▸ Exercise goal:
Revise the records below by replacing every occurrence of "Aquarius" with "Capricorn", and reproduce all other text unchanged.

▸ Extracted material:
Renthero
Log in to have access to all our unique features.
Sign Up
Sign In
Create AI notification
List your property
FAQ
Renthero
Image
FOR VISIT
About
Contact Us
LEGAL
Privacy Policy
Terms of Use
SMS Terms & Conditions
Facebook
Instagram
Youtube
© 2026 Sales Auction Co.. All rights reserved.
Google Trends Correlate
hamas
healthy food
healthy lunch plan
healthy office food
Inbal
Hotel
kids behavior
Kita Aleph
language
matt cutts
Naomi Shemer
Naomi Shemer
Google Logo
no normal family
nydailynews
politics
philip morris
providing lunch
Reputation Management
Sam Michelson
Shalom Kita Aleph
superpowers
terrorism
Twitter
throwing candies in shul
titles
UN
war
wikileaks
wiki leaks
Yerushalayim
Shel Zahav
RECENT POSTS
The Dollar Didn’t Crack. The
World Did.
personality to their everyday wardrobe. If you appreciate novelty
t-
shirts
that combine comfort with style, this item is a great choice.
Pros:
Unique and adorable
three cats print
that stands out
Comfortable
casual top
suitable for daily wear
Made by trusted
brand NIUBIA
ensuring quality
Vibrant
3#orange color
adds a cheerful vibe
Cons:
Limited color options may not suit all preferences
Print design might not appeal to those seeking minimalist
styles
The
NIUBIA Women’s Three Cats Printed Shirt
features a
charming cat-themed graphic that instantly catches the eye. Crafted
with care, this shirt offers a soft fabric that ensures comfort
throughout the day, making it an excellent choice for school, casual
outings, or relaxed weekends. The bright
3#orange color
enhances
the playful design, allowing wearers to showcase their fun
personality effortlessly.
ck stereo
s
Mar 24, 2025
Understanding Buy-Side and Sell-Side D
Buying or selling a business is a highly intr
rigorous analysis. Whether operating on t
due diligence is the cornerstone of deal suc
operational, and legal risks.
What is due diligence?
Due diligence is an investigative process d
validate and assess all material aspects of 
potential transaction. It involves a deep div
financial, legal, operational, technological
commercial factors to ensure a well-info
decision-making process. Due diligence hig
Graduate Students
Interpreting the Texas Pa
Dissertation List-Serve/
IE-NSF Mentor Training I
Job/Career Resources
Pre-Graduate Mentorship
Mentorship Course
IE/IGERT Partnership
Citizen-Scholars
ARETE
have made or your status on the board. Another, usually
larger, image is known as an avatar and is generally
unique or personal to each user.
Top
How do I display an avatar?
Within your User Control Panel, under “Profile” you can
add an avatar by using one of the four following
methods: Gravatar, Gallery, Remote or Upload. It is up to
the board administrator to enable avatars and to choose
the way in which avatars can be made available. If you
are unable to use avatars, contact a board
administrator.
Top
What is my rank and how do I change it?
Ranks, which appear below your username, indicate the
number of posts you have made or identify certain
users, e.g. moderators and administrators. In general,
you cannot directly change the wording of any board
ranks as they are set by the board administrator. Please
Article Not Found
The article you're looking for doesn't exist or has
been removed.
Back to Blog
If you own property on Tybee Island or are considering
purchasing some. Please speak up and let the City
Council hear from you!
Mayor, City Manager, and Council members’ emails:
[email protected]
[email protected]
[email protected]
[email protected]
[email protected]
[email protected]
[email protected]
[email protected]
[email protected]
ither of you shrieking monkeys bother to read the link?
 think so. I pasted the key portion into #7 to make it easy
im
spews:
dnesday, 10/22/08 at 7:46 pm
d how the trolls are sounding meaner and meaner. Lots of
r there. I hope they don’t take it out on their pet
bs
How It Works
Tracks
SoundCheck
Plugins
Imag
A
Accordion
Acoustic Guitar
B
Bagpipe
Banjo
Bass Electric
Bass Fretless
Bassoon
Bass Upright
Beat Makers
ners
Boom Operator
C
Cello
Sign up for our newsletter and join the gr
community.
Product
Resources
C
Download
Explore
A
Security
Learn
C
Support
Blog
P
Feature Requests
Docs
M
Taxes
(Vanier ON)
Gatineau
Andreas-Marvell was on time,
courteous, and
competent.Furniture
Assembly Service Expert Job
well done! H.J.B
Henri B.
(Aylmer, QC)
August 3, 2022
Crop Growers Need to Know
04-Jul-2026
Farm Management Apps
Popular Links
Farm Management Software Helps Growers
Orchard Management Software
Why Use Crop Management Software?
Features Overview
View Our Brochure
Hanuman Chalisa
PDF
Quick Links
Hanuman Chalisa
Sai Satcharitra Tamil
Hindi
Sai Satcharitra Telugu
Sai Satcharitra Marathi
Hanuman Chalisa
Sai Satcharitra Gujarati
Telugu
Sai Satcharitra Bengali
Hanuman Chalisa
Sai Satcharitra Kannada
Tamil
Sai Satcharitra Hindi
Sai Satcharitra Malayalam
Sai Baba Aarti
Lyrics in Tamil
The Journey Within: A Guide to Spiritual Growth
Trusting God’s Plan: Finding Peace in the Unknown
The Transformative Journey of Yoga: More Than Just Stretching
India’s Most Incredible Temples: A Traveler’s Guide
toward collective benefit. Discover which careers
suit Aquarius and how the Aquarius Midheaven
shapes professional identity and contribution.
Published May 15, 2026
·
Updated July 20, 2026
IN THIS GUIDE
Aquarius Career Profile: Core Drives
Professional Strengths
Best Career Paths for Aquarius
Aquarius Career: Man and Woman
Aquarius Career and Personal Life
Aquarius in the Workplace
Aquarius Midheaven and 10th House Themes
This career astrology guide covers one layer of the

▸ Solution to this problem:
Renthero
Log in to have access to all our unique features.
Sign Up
Sign In
Create AI notification
List your property
FAQ
Renthero
Image
FOR VISIT
About
Contact Us
LEGAL
Privacy Policy
Terms of Use
SMS Terms & Conditions
Facebook
Instagram
Youtube
© 2026 Sales Auction Co.. All rights reserved.
Google Trends Correlate
hamas
healthy food
healthy lunch plan
healthy office food
Inbal
Hotel
kids behavior
Kita Aleph
language
matt cutts
Naomi Shemer
Naomi Shemer
Google Logo
no normal family
nydailynews
politics
philip morris
providing lunch
Reputation Management
Sam Michelson
Shalom Kita Aleph
superpowers
terrorism
Twitter
throwing candies in shul
titles
UN
war
wikileaks
wiki leaks
Yerushalayim
Shel Zahav
RECENT POSTS
The Dollar Didn’t Crack. The
World Did.
personality to their everyday wardrobe. If you appreciate novelty
t-
shirts
that combine comfort with style, this item is a great choice.
Pros:
Unique and adorable
three cats print
that stands out
Comfortable
casual top
suitable for daily wear
Made by trusted
brand NIUBIA
ensuring quality
Vibrant
3#orange color
adds a cheerful vibe
Cons:
Limited color options may not suit all preferences
Print design might not appeal to those seeking minimalist
styles
The
NIUBIA Women’s Three Cats Printed Shirt
features a
charming cat-themed graphic that instantly catches the eye. Crafted
with care, this shirt offers a soft fabric that ensures comfort
throughout the day, making it an excellent choice for school, casual
outings, or relaxed weekends. The bright
3#orange color
enhances
the playful design, allowing wearers to showcase their fun
personality effortlessly.
ck stereo
s
Mar 24, 2025
Understanding Buy-Side and Sell-Side D
Buying or selling a business is a highly intr
rigorous analysis. Whether operating on t
due diligence is the cornerstone of deal suc
operational, and legal risks.
What is due diligence?
Due diligence is an investigative process d
validate and assess all material aspects of 
potential transaction. It involves a deep div
financial, legal, operational, technological
commercial factors to ensure a well-info
decision-making process. Due diligence hig
Graduate Students
Interpreting the Texas Pa
Dissertation List-Serve/
IE-NSF Mentor Training I
Job/Career Resources
Pre-Graduate Mentorship
Mentorship Course
IE/IGERT Partnership
Citizen-Scholars
ARETE
have made or your status on the board. Another, usually
larger, image is known as an avatar and is generally
unique or personal to each user.
Top
How do I display an avatar?
Within your User Control Panel, under “Profile” you can
add an avatar by using one of the four following
methods: Gravatar, Gallery, Remote or Upload. It is up to
the board administrator to enable avatars and to choose
the way in which avatars can be made available. If you
are unable to use avatars, contact a board
administrator.
Top
What is my rank and how do I change it?
Ranks, which appear below your username, indicate the
number of posts you have made or identify certain
users, e.g. moderators and administrators. In general,
you cannot directly change the wording of any board
ranks as they are set by the board administrator. Please
Article Not Found
The article you're looking for doesn't exist or has
been removed.
Back to Blog
If you own property on Tybee Island or are considering
purchasing some. Please speak up and let the City
Council hear from you!
Mayor, City Manager, and Council members’ emails:
[email protected]
[email protected]
[email protected]
[email protected]
[email protected]
[email protected]
[email protected]
[email protected]
[email protected]
ither of you shrieking monkeys bother to read the link?
 think so. I pasted the key portion into #7 to make it easy
im
spews:
dnesday, 10/22/08 at 7:46 pm
d how the trolls are sounding meaner and meaner. Lots of
r there. I hope they don’t take it out on their pet
bs
How It Works
Tracks
SoundCheck
Plugins
Imag
A
Accordion
Acoustic Guitar
B
Bagpipe
Banjo
Bass Electric
Bass Fretless
Bassoon
Bass Upright
Beat Makers
ners
Boom Operator
C
Cello
Sign up for our newsletter and join the gr
community.
Product
Resources
C
Download
Explore
A
Security
Learn
C
Support
Blog
P
Feature Requests
Docs
M
Taxes
(Vanier ON)
Gatineau
Andreas-Marvell was on time,
courteous, and
competent.Furniture
Assembly Service Expert Job
well done! H.J.B
Henri B.
(Aylmer, QC)
August 3, 2022
Crop Growers Need to Know
04-Jul-2026
Farm Management Apps
Popular Links
Farm Management Software Helps Growers
Orchard Management Software
Why Use Crop Management Software?
Features Overview
View Our Brochure
Hanuman Chalisa
PDF
Quick Links
Hanuman Chalisa
Sai Satcharitra Tamil
Hindi
Sai Satcharitra Telugu
Sai Satcharitra Marathi
Hanuman Chalisa
Sai Satcharitra Gujarati
Telugu
Sai Satcharitra Bengali
Hanuman Chalisa
Sai Satcharitra Kannada
Tamil
Sai Satcharitra Hindi
Sai Satcharitra Malayalam
Sai Baba Aarti
Lyrics in Tamil
The Journey Within: A Guide to Spiritual Growth
Trusting God’s Plan: Finding Peace in the Unknown
The Transformative Journey of Yoga: More Than Just Stretching
India’s Most Incredible Temples: A Traveler’s Guide
toward collective benefit. Discover which careers
suit Capricorn and how the Capricorn Midheaven
shapes professional identity and contribution.
Published May 15, 2026
·
Updated July 20, 2026
IN THIS GUIDE
Capricorn Career Profile: Core Drives
Professional Strengths
Best Career Paths for Capricorn
Capricorn Career: Man and Woman
Capricorn Career and Personal Life
Capricorn in the Workplace
Capricorn Midheaven and 10th House Themes
This career astrology guide covers one layer of the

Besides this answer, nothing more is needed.